### Required task a
In the performance guide, which vector database is recommended for development and testing?

**** Document text

Performance Quick Wins

Most knowledge bases work great with Agno’s defaults. But if you’re seeing slow searches, memory issues, or poor results, a few strategic changes can make a big difference.

When to Optimize

Don’t prematurely optimize. Focus on performance when you notice:

Slow search - Queries taking more than 2-3 seconds
Memory issues - Out of memory errors during content loading
Poor results - Search returning irrelevant chunks or missing obvious matches
Slow loading - Content processing taking unusually long

If things are working fine, stick with the defaults and focus on building your application.

The 80/20 of Performance

These five changes give you the biggest performance boost for the least effort:

1. Pick the Right Vector Database

Your database choice has the biggest impact on performance at scale:

from agno.vectordb.lancedb import LanceDb
from agno.vectordb.pgvector import PgVector

# Development: Fast, local, zero setup
dev_db = LanceDb(
    table_name="dev_knowledge",
    uri="./local_db"
)

# Production: Scalable, battle-tested
prod_db = PgVector(
    table_name="prod_knowledge",
    db_url="postgresql+psycopg://user:pass@db:5432/knowledge"
)

Guidelines:

LanceDB for development and testing (no setup required)
PgVector for production (up to 1M documents, need SQL features)
Pinecone for managed services (no ops overhead, auto-scaling)

2. Skip Already-Processed Files

The single biggest speed-up for re-running your ingestion:

# Skip files you've already processed
knowledge.add_content(
    path="large_document.pdf",
    skip_if_exists=True,  # Don't reprocess existing files
    upsert=False          # Don't update existing
)

# For batch loading
knowledge.add_contents(
    paths=["docs/", "policies/"],
    skip_if_exists=True,
    include=["*.pdf", "*.md"],
    exclude=["*temp*", "*draft*"]
)

3. Use Metadata Filters

Narrow searches before vector comparison for faster, more accurate results:

# Slow: Search everything
results = knowledge.search("deployment process", max_results=10)

# Fast: Filter first, then search
results = knowledge.search(
    query="deployment process",
    max_results=10,
    filters={"department": "engineering", "type": "procedure"}
)

# Validate your filters to catch typos
valid_filters, invalid_keys = knowledge.validate_filters({
    "department": "engineering",
    "invalid_key": "value"  # This gets flagged
})

4. Match Chunking Strategy to Your Content

Different strategies have different performance characteristics:

Strategy	Speed	Quality	Best For
Fixed Size	Fast	Good	Uniform content, when speed matters
Semantic	Slower	Best	Complex docs, when quality matters
Recursive	Fast	Good	Structured docs, good balance

from agno.knowledge.chunking.fixed import FixedSizeChunking
from agno.knowledge.chunking.semantic import SemanticChunking

# Fast processing for simple content
fast_chunking = FixedSizeChunking(
    chunk_size=800,
    overlap=80
)

********
**** Raw records

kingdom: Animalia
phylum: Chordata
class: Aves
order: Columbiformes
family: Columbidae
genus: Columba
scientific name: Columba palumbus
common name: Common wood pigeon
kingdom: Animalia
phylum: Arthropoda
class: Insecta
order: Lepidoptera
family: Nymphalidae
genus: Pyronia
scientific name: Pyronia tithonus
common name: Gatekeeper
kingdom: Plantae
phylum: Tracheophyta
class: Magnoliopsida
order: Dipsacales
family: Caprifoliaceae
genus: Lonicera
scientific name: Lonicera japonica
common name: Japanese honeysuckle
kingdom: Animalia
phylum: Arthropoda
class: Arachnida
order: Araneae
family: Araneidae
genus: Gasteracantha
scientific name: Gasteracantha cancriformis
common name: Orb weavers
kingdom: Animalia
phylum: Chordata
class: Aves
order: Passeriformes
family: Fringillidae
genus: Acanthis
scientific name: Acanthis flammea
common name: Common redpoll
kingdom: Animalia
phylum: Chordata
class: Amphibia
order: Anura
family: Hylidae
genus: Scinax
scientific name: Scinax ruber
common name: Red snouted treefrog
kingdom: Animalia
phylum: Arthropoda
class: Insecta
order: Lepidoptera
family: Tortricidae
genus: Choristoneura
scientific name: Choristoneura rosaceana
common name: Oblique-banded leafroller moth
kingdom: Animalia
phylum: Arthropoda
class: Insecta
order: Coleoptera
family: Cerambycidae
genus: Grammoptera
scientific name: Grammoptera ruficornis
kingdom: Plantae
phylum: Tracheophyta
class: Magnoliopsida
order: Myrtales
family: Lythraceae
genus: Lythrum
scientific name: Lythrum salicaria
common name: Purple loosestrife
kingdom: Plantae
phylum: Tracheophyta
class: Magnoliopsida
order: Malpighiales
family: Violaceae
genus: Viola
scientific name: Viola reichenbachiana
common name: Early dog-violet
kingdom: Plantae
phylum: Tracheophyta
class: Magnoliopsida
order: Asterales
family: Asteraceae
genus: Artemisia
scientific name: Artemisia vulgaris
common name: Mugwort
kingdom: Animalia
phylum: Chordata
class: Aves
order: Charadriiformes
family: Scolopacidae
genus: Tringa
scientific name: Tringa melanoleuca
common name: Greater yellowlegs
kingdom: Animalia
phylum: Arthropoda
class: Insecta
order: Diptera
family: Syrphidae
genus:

********

### Required task b
Find every line in the listing that contains the string "scientific" and copy each one.

### Solution a
LanceDB

### Solution b
scientific name: Columba palumbus
scientific name: Pyronia tithonus
scientific name: Lonicera japonica
scientific name: Gasteracantha cancriformis
scientific name: Acanthis flammea
scientific name: Scinax ruber
scientific name: Choristoneura rosaceana
scientific name: Grammoptera ruficornis
scientific name: Lythrum salicaria
scientific name: Viola reichenbachiana
scientific name: Artemisia vulgaris
scientific name: Tringa melanoleuca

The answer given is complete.